Exercise prompt:
Copy the rows word for word, starting with the line containing "temporada tenha andado" and continuing through the line containing "que fornecem as".

Data extract:
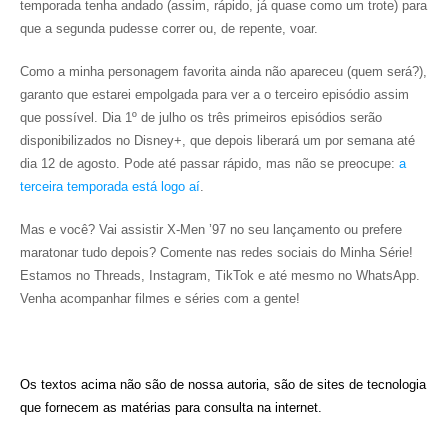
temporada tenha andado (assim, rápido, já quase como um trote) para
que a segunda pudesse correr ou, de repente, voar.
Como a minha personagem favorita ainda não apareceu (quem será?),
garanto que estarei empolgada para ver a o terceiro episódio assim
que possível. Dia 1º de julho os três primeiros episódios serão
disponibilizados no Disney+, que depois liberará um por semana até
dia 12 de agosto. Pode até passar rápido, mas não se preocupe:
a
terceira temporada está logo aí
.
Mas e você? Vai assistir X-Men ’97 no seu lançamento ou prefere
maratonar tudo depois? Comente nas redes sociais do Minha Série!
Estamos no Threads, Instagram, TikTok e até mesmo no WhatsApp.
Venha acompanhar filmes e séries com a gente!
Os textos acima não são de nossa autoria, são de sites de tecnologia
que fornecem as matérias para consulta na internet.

--

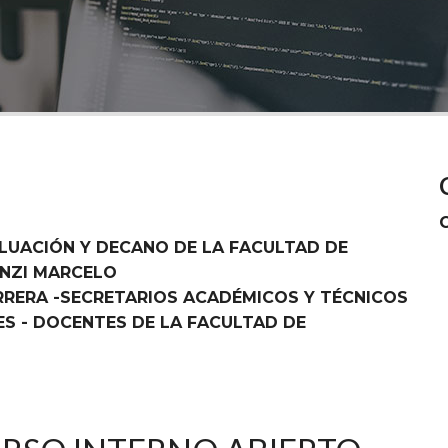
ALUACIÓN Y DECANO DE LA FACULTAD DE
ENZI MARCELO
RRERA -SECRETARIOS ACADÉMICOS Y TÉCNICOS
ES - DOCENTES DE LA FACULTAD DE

Response area:
temporada tenha andado (assim, rápido, já quase como um trote) para
que a segunda pudesse correr ou, de repente, voar.
Como a minha personagem favorita ainda não apareceu (quem será?),
garanto que estarei empolgada para ver a o terceiro episódio assim
que possível. Dia 1º de julho os três primeiros episódios serão
disponibilizados no Disney+, que depois liberará um por semana até
dia 12 de agosto. Pode até passar rápido, mas não se preocupe:
a
terceira temporada está logo aí
.
Mas e você? Vai assistir X-Men ’97 no seu lançamento ou prefere
maratonar tudo depois? Comente nas redes sociais do Minha Série!
Estamos no Threads, Instagram, TikTok e até mesmo no WhatsApp.
Venha acompanhar filmes e séries com a gente!
Os textos acima não são de nossa autoria, são de sites de tecnologia
que fornecem as matérias para consulta na internet.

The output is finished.